Co z tego, że piękne zdjęcia, piękne postacie, dobry, oniryczny klimat, może i nawet jakiś sens, kiedy jest po prostu nudno i ta godzina z kwadransem ciągnie się jak 3 godziny? Kiedy w 19 minucie filmu młody bohater pyta starszego "śpisz?" to trochę tak, jakby pytał widza. Jak mam oglądać coś tak statycznego, to wolę zwykłe obrazy na ścianie.

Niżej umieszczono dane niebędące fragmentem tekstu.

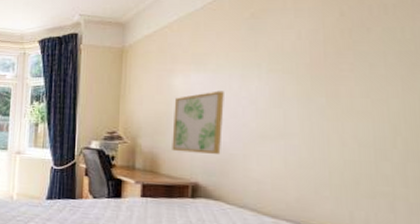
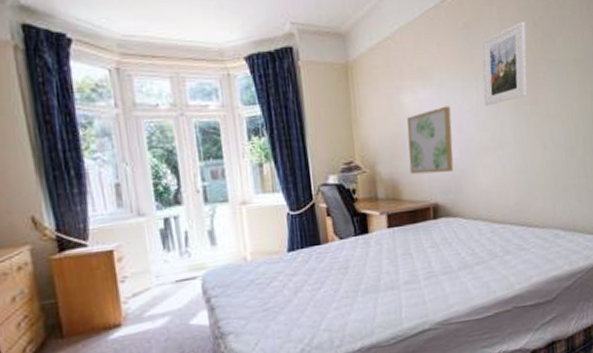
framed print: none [267,12,329,94] -> present [482,22,528,106]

Jak mam się zachwycać sceną, gdzie 1 koleś myje drugiego i nie dzieje się nic poza tym, to już wolę to samo u Ming Liang-Tsaia, gdzie trwało nawet dłużej, ale przynajmniej w kolorze.
zgadzam się w 100%.
Dumały czas minął, widać to dobitnie i wyjątkowo wyraźnie w kontekście twórczości Mariusza Wilczyńskiego który od kilku już lat ma niezmiennie tendencję zwyżkową, i każdy następny jego projekt jest wyżej od poprzedniego...
Dumała goni w piętkę, najlepszym dowodem ostatni festiwal Animator w Poznaniu gdzie jedyne co potrafił wyartykułować z siebie to tzw. montażówka jego starego bardzo filmu "Zbrodnia i kara"
Jak to się ma do performanców Wilka Wilczyńskiego??? a no nijak, Dumała to artystyczny trup.